[[ Records to use, beginning ]]

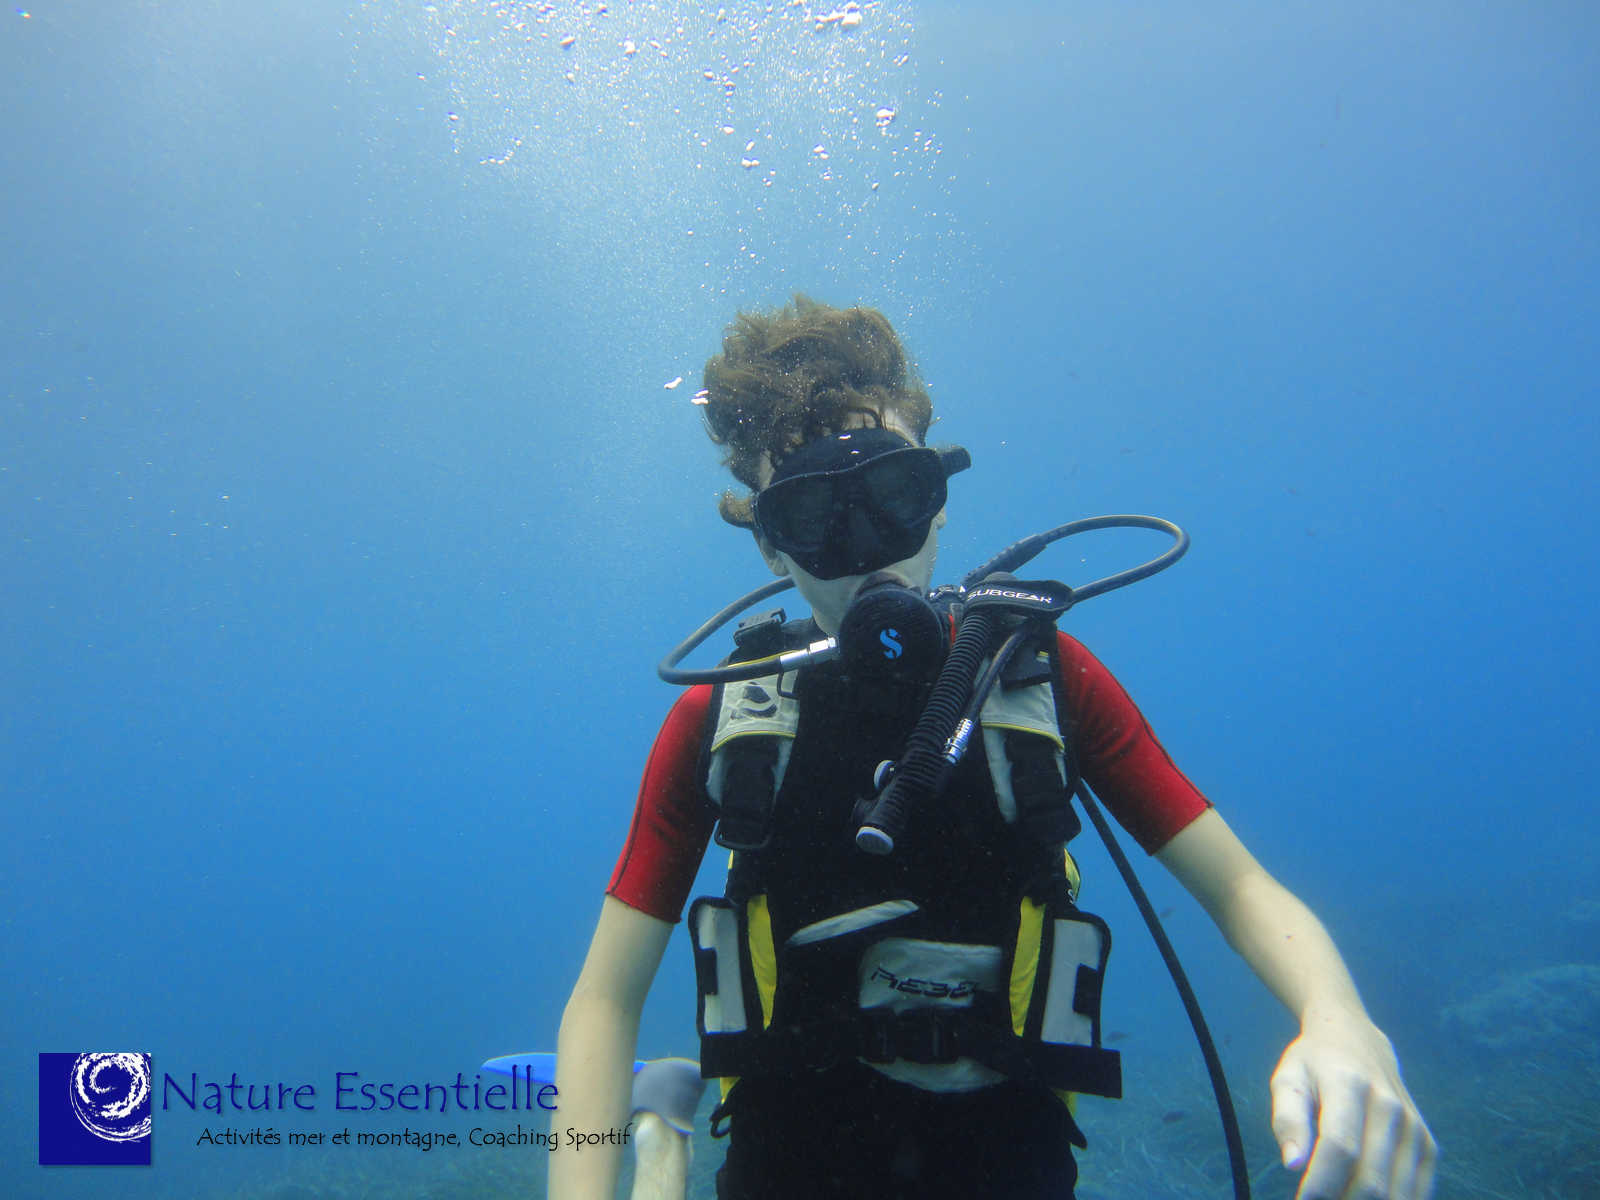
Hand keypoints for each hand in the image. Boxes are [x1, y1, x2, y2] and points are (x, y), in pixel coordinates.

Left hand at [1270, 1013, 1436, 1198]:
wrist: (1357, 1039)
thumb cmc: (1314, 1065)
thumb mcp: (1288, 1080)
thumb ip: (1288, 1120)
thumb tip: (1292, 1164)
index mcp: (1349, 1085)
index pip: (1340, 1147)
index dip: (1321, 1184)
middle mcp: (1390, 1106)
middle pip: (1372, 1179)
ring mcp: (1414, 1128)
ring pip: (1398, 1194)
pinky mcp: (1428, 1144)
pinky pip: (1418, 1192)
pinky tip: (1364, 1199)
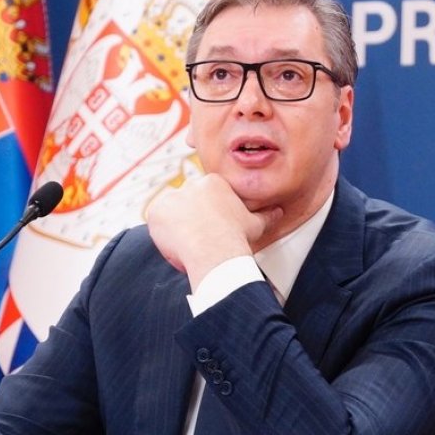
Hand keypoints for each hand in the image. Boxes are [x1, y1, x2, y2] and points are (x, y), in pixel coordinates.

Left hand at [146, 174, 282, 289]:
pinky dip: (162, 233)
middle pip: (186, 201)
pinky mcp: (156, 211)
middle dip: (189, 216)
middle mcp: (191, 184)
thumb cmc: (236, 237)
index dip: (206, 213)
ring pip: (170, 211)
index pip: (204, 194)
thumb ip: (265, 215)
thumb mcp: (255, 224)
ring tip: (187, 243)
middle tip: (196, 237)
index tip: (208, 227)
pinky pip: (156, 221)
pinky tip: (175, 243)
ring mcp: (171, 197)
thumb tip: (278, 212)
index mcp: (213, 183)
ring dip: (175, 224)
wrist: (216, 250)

[[ Records to use, end ]]

## Your task:
Report the count of lines in the listing above that include "middle", and nothing more.

## Exercise solution:
6